Historic drilling at North Abitibi totals 29,600 metres in 139 holes and millions of dollars of exploration data has been compiled; however little work has occurred in the region over the past 30 years. Tri Origin has expended over $1.6 million to delineate new targets and depth extensions of the as yet, sub-economic gold zones. In 2019 three drill holes were completed to confirm IP anomaly interpretation, all of which intersected pyritic gold mineralization. Deeper drilling is now required to test targeted gold zones below preliminary drilling.

For information about Tri Origin, please contact: Dr. Robert Valliant, President, (905) 727-1779; Steve Dawson, (647) 998-9495; E-mail: invest@triorigin.com or visit www.triorigin.com, SEDAR www.sedar.com.

Tri Origin Exploration Ltd. is publicly listed on the TSX Venture Exchange under the trading symbol TOE. Tri Origin is a leading Canadian exploration company with gold and base metal projects in Canada.
——
REQUIREMENT 1.
Copy the rows below word for word, everything from the start of the rows down to the line containing "What is the", and leave the pictures out of your copy.

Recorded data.
——
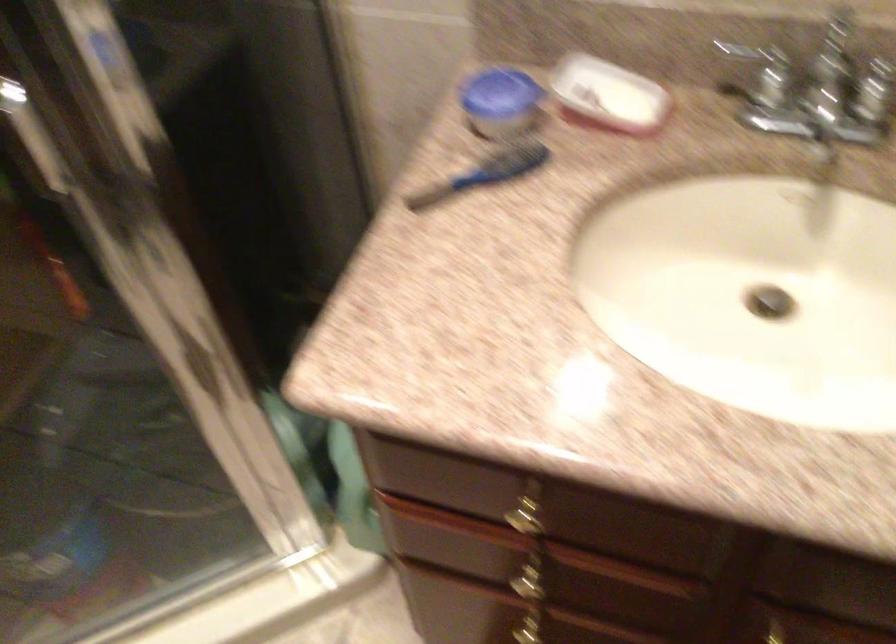
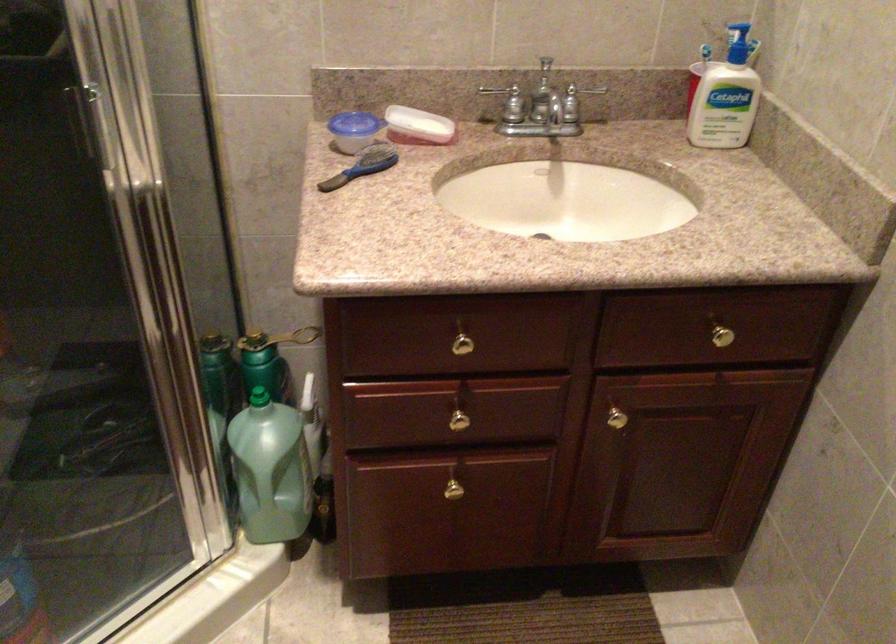
Where in the second image is the point corresponding to (x=536, y=569) from the first image?

(459, 415)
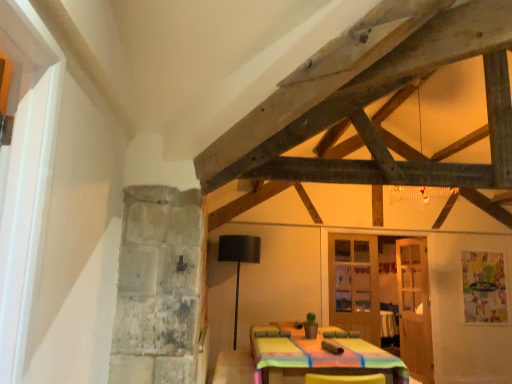
This screenshot has width=512, height=384. Describe the element at coordinates (414, 308) in the screenshot. I see `wooden door at right, which is the 3th door from front to back` at that location.

This screenshot has height=384, width=512. I want to click on wooden glass door at center, acting as the 1th door starting from the front, so click(x=414, y=307).

What is the approximate width of matte glass door at center, the 2th door positioned from the front?

The width of matte glass door at center, the 2th door positioned from the front, is 2.13 inches.

Identify the location of wooden door at right, which is the 3th door from front to back. The height and width of the screenshot is (384, 512). (414, 308).

Does point (236, 252) come in front of point (417, 315)?

Yes, it is.

From the image's perspective, which is above, black matte lamp at center or wooden door at right, which is the 3th door from front to back?

From the image's view, black matte lamp at center is above.

From a real-world perspective, which is physically above, black matte lamp at center or wooden door at right, acting as the first door starting from the back?

wooden door at right, acting as the first door starting from the back, is physically above.

Is there a large distance between black matte lamp at center and wooden door at right, acting as the first door starting from the back?

Indeed, black matte lamp at center is not near wooden door at right, acting as the first door starting from the back.

Which object is positioned more to the left, black matte lamp at center or matte glass door at center, the 2th door positioned from the front?

black matte lamp at center is more to the left.

Does black matte lamp at center have a lesser width compared to matte glass door at center, which is the 2th door from back to front?

No.

Does point (236, 256) appear closer or farther from the camera than point (333, 266)?

Clearly, point (236, 256) is closer to the camera than point (333, 266).

Could you tell me if matte glass door at center, which is the 2th door from back to front, is facing black matte lamp at center?

No, matte glass door at center, which is the 2th door from back to front, is not aimed at black matte lamp at center.

Considering the sizes of objects matte glass door at center, which is the 2th door from back to front, and black matte lamp at center in the image provided, who is taller, matte glass door at center, which is the 2th door from back to front, or black matte lamp at center?

black matte lamp at center is taller.

Which object is wider, matte glass door at center, the 2th door positioned from the front, or black matte lamp at center?

With larger width is black matte lamp at center.

Looking at this image, relative to black matte lamp at center, is matte glass door at center, the 2th door positioned from the front, in front or behind?

In the image, matte glass door at center, the 2th door positioned from the front, appears behind black matte lamp at center.

From a real-world perspective, between wooden door at right, acting as the first door starting from the back, and matte glass door at center, the 2th door positioned from the front, who is vertically higher?

matte glass door at center, the 2th door positioned from the front.

Between wooden door at right, which is the 3th door from front to back, and matte glass door at center, which is the 2th door from back to front, which one has smaller width?

matte glass door at center, which is the 2th door from back to front.

Measure the distance between wooden door at right, acting as the first door starting from the back, and matte glass door at center, the 2th door positioned from the front.

wooden door at right, acting as the first door starting from the back, is 20.97 inches from matte glass door at center, the 2th door positioned from the front.

Does wooden door at right, acting as the first door starting from the back, lie behind matte glass door at center, which is the 2th door from back to front?

Yes, wooden door at right, acting as the first door starting from the back, is further from the camera.

Between wooden door at right, which is the 3th door from front to back, and black matte lamp at center, which one appears on the left side from the viewer's perspective?

Positioned to the left is black matte lamp at center.

Which object is thinner, wooden door at right, acting as the first door starting from the back, or black matte lamp at center?

wooden door at right, acting as the first door starting from the back.

Which object is more forward, wooden door at right, which is the 3th door from front to back, or black matte lamp at center?

Positioned in front is black matte lamp at center.

Do you think wooden door at right, which is the 3th door from front to back, is within black matte lamp at center, or outside of it?

wooden door at right, which is the 3th door from front to back, is not inside black matte lamp at center, it's outside.

Would you say black matte lamp at center is inside or outside wooden glass door at center, acting as the 1th door starting from the front?

black matte lamp at center is spatially situated outside wooden glass door at center, acting as the 1th door starting from the front.

Would you say black matte lamp at center is a long distance from wooden glass door at center, acting as the 1th door starting from the front?

Yes, black matte lamp at center and wooden glass door at center, acting as the 1th door starting from the front, are quite far apart.

In the scene shown: From a real-world perspective, is black matte lamp at center physically located above or below wooden glass door at center, acting as the 1th door starting from the front?

black matte lamp at center is below wooden glass door at center, acting as the 1th door starting from the front.

From the image's perspective, between black matte lamp at center and wooden glass door at center, acting as the 1th door starting from the front, who is located below?

wooden glass door at center, acting as the 1th door starting from the front, is shown below in the image.

Is point (353, 248) more distant than point (426, 302)?

Yes, it is.

Would you consider matte glass door at center, the 2th door positioned from the front, to be distant from wooden glass door at center, the third door in the back-to-front sequence?

matte glass door at center, the 2th door positioned from the front, is near wooden glass door at center, the third door in the back-to-front sequence, not far away.

Which is more to the left, matte glass door at center, which is the 2th door from back to front, or wooden glass door at center, the third door in the back-to-front sequence?

Positioned to the left is matte glass door at center, which is the 2th door from back to front.

This screenshot has width=512, height=384. In order to click on lamp that appears above the wooden door at right, acting as the first door starting from the back (from the image's perspective) in this screenshot , I will do `click(238, 261)`.

Locate an element on the screen. lamp to the left of matte glass door at center, the 2th door positioned from the front is located at coordinates (238, 261).

Based on their spatial positions, is wooden door at right, acting as the first door starting from the back, or wooden glass door at center, the third door in the back-to-front sequence, closer to black matte lamp at center?

Based on the image, wooden glass door at center, the third door in the back-to-front sequence, appears to be nearer to black matte lamp at center.

Which object lies further to the anchor point wooden glass door at center, the third door in the back-to-front sequence, wooden door at right, acting as the first door starting from the back, or black matte lamp at center?

black matte lamp at center is further to wooden glass door at center, the third door in the back-to-front sequence.

From the picture: When comparing their distances from wooden glass door at center, the third door in the back-to-front sequence, does matte glass door at center, the 2th door positioned from the front, or black matte lamp at center seem closer?

matte glass door at center, the 2th door positioned from the front, is closer to wooden glass door at center, the third door in the back-to-front sequence.

Looking at the image, which one is located closer to matte glass door at center, which is the 2th door from back to front, wooden door at right, which is the 3th door from front to back, or wooden glass door at center, the third door in the back-to-front sequence?

Among the two, wooden glass door at center, the third door in the back-to-front sequence, is located nearer to matte glass door at center, which is the 2th door from back to front.

When comparing their distances from wooden glass door at center, acting as the 1th door starting from the front, does black matte lamp at center or matte glass door at center, the 2th door positioned from the front, seem further?

Among the two, black matte lamp at center is located further to wooden glass door at center, acting as the 1th door starting from the front.

Which object lies nearer to the anchor point wooden door at right, which is the 3th door from front to back, wooden glass door at center, the third door in the back-to-front sequence, or matte glass door at center, the 2th door positioned from the front?

wooden glass door at center, the third door in the back-to-front sequence.

Looking at the image, which one is located closer to matte glass door at center, which is the 2th door from back to front, black matte lamp at center or wooden door at right, which is the 3th door from front to back?

The object closer to matte glass door at center, which is the 2th door from back to front, is wooden door at right, which is the 3th door from front to back.

Considering their positions, is black matte lamp at center positioned further to matte glass door at center, the 2th door positioned from the front, than wooden glass door at center, acting as the 1th door starting from the front?

black matte lamp at center.

Find the location of `door located between black matte lamp at center and wooden glass door at center, acting as the 1th door starting from the front, in the left-right direction`. door located between black matte lamp at center and wooden glass door at center, acting as the 1th door starting from the front, in the left-right direction is located at coordinates (354, 284).

I want to click on door between matte glass door at center, which is the 2th door from back to front, and wooden door at right, which is the 3th door from front to back, so click(x=414, y=307).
——
REQUIREMENT 2.
Repeat the passage about Tri Origin word for word, everything from "Historic drilling at" down to "below preliminary drilling.".

RESPONSE 1.
Where in the second image is the point corresponding to (x=536, y=569) from the first image?

(459, 415)
This screenshot has width=512, height=384. Describe the element at coordinates (414, 308) in the screenshot. I see `wooden door at right, which is the 3th door from front to back` at that location.

This screenshot has height=384, width=512. I want to click on wooden glass door at center, acting as the 1th door starting from the front, so click(x=414, y=307).

What is the approximate width of matte glass door at center, the 2th door positioned from the front?

RESPONSE 2.
Historic drilling at North Abitibi totals 29,600 metres in 139 holes and millions of dollars of exploration data has been compiled; however little work has occurred in the region over the past 30 years. Tri Origin has expended over $1.6 million to delineate new targets and depth extensions of the as yet, sub-economic gold zones. In 2019 three drill holes were completed to confirm IP anomaly interpretation, all of which intersected pyritic gold mineralization. Deeper drilling is now required to test targeted gold zones below preliminary drilling.